Andreas sighed and rubbed his forehead. “Anyone who could access the passenger’s list for the flight would have seen Rhiannon’s name on it.”

I looked at him, tight-lipped. “I told you we should have just teleported here,” I hissed.

Andreas shook his head. “It doesn’t explain how they knew we were at the James,” he murmured. “No one but you knew that,” he told Aislinn pointedly.

“I rented that room under a false name, none of us were connected to it,” she said, shaking her head fervently. “Did you tell anyone what hotel you were staying at, Rhiannon? Your business partner? Perhaps that vampire?”

I shook my head. “I didn’t tell Lucas. Grant called this morning, but I didn’t tell him that, either.” And then something occurred to me. I looked over at Andreas guiltily. “I called the hospital this morning and gave them the fax number to the hotel,” I admitted in a whisper. Good god, that fire was all my fault, wasn’t it? All that damage, and potential lives wasted. I gasped, and covered my mouth.

Andreas looked at me furiously, and Aislinn looked at me like I was an idiot.

“What?” I said defensively. “I’m not used to being a fugitive, I don’t know the rules, how was I to know?”

Aislinn’s expression changed to amusement and she let out a peal of laughter. “Rules for fugitives?” she beamed.

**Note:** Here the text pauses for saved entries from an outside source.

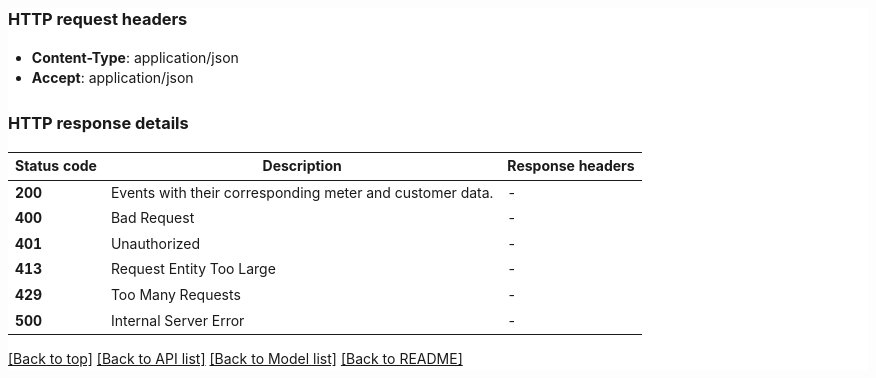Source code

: ### HTTP request headers

 - **Content-Type**: application/json
 - **Accept**: application/json


### HTTP response details
| Status code | Description | Response headers |
|-------------|-------------|------------------|
**200** | Events with their corresponding meter and customer data. |  -  |
**400** | Bad Request |  -  |
**401** | Unauthorized |  -  |
**413** | Request Entity Too Large |  -  |
**429** | Too Many Requests |  -  |
**500** | Internal Server Error |  -  |

[[Back to top]](#) [[Back to API list]](README.md#documentation-for-api-endpoints) [[Back to Model list]](README.md#documentation-for-models) [[Back to README]](README.md)



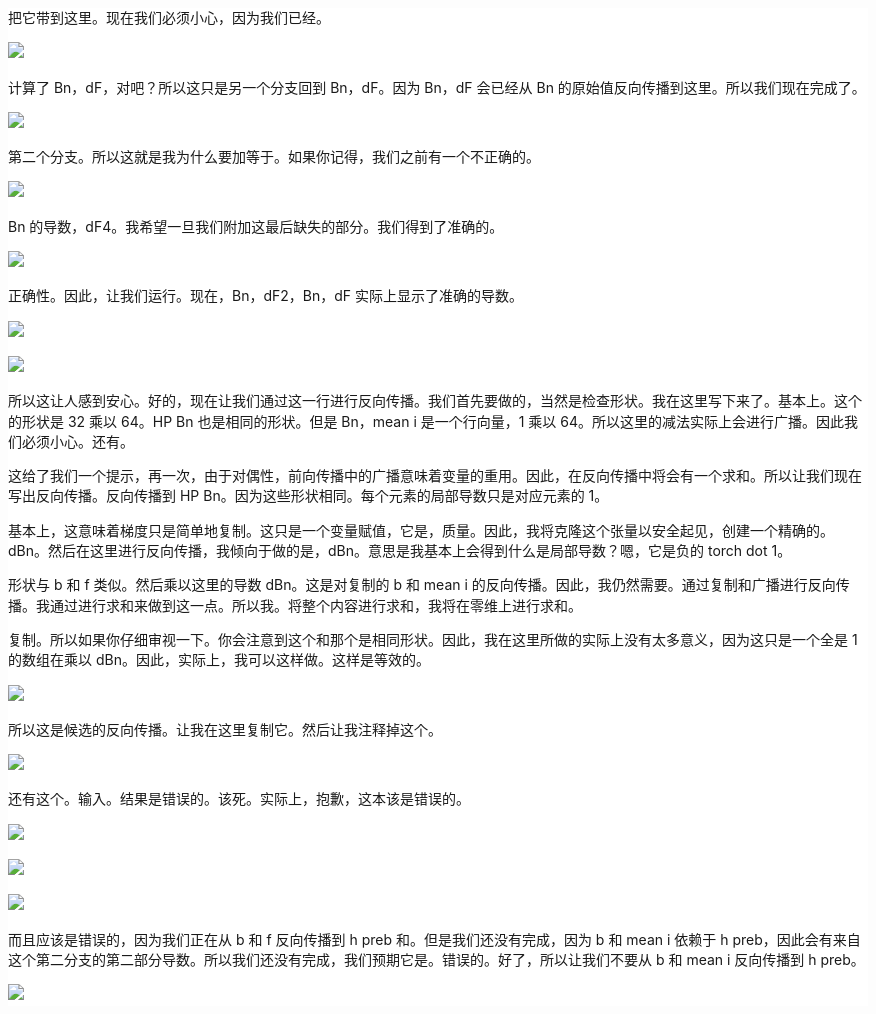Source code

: 把它带到这里。现在我们必须小心，因为我们已经。

![](img/86f8499f4a173e8882bce59ebef07fb4_399.png)

计算了 Bn，dF，对吧？所以这只是另一个分支回到 Bn，dF。因为 Bn，dF 会已经从 Bn 的原始值反向传播到这里。所以我们现在完成了。

![](img/86f8499f4a173e8882bce59ebef07fb4_401.png)

第二个分支。所以这就是我为什么要加等于。如果你记得，我们之前有一个不正确的。

![](img/86f8499f4a173e8882bce59ebef07fb4_403.png)

Bn 的导数，dF4。我希望一旦我们附加这最后缺失的部分。我们得到了准确的。

![](img/86f8499f4a173e8882bce59ebef07fb4_405.png)

正确性。因此，让我们运行。现在，Bn，dF2，Bn，dF 实际上显示了准确的导数。

![](img/86f8499f4a173e8882bce59ebef07fb4_407.png)

![](img/86f8499f4a173e8882bce59ebef07fb4_408.png)

所以这让人感到安心。好的，现在让我们通过这一行进行反向传播。我们首先要做的，当然是检查形状。我在这里写下来了。基本上。这个的形状是 32 乘以 64。HP Bn 也是相同的形状。但是 Bn，mean i 是一个行向量，1 乘以 64。所以这里的减法实际上会进行广播。因此我们必须小心。还有。

这给了我们一个提示，再一次，由于对偶性，前向传播中的广播意味着变量的重用。因此，在反向传播中将会有一个求和。所以让我们现在写出反向传播。反向传播到 HP Bn。因为这些形状相同。每个元素的局部导数只是对应元素的 1。

基本上，这意味着梯度只是简单地复制。这只是一个变量赋值，它是，质量。因此，我将克隆这个张量以安全起见，创建一个精确的。dBn。然后在这里进行反向传播，我倾向于做的是，dBn。意思是我基本上会得到什么是局部导数？嗯，它是负的 torch dot 1。

形状与 b 和 f 类似。然后乘以这里的导数 dBn。这是对复制的 b 和 mean i 的反向传播。因此，我仍然需要。通过复制和广播进行反向传播。我通过进行求和来做到这一点。所以我。将整个内容进行求和，我将在零维上进行求和。

复制。所以如果你仔细审视一下。你会注意到这个和那个是相同形状。因此，我在这里所做的实际上没有太多意义，因为这只是一个全是 1 的数组在乘以 dBn。因此，实际上，我可以这样做。这样是等效的。

![](img/86f8499f4a173e8882bce59ebef07fb4_410.png)

所以这是候选的反向传播。让我在这里复制它。然后让我注释掉这个。

![](img/86f8499f4a173e8882bce59ebef07fb4_412.png)

还有这个。输入。结果是错误的。该死。实际上，抱歉，这本该是错误的。

![](img/86f8499f4a173e8882bce59ebef07fb4_414.png)

![](img/86f8499f4a173e8882bce59ebef07fb4_415.png)

![](img/86f8499f4a173e8882bce59ebef07fb4_416.png)

而且应该是错误的，因为我们正在从 b 和 f 反向传播到 h preb 和。但是我们还没有完成，因为 b 和 mean i 依赖于 h preb，因此会有来自这个第二分支的第二部分导数。所以我们还没有完成，我们预期它是。错误的。好了，所以让我们不要从 b 和 mean i 反向传播到 h preb。

![](img/86f8499f4a173e8882bce59ebef07fb4_418.png)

Andreas shook his head and frowned. “It’s a moot point, what’s done is done,” he said tightly. “We need to get out of Chicago, and I’m betting the airports aren’t safe.”

“The train stations and bus stations are probably being watched, as well,” agreed Aislinn, with a nod of her head.

Andreas sighed. “I’m too weak to teleport, and Rhiannon is too drained. We need a safe place we can hole up for a while.”

Aislinn looked thoughtful. “I think I know just the place.”

She led us out of the museum. I silently bid the French impressionist paintings adieu, realizing I would have to come back another day to properly count and inventory them for comparison with France’s collection. Then, of course, I would have to schedule a trip to France. Another time, after I got my life back, perhaps.

Aislinn hailed us a taxi and led us to a rather seedy motel on the far side of town, in a run-down district. The motel accepted cash, rented by the hour, and didn’t ask for names. It was as enchanting on the inside as on the outside. I eyed it skeptically, expecting to see roaches running across the floor.

Andreas flopped down on the bed. There was only one bed, and it creaked and squeaked.

“You two sleep,” Aislinn ordered. “I’m going shopping for disguises.”

I crawled onto the bed and curled up next to Andreas. He draped an arm around me and pulled me in close. For once I decided not to complain about his over-protectiveness. I’d been nearly blown up, and burned down, but I was alive and safe. Feeling secure in his arms, I drifted off to sleep.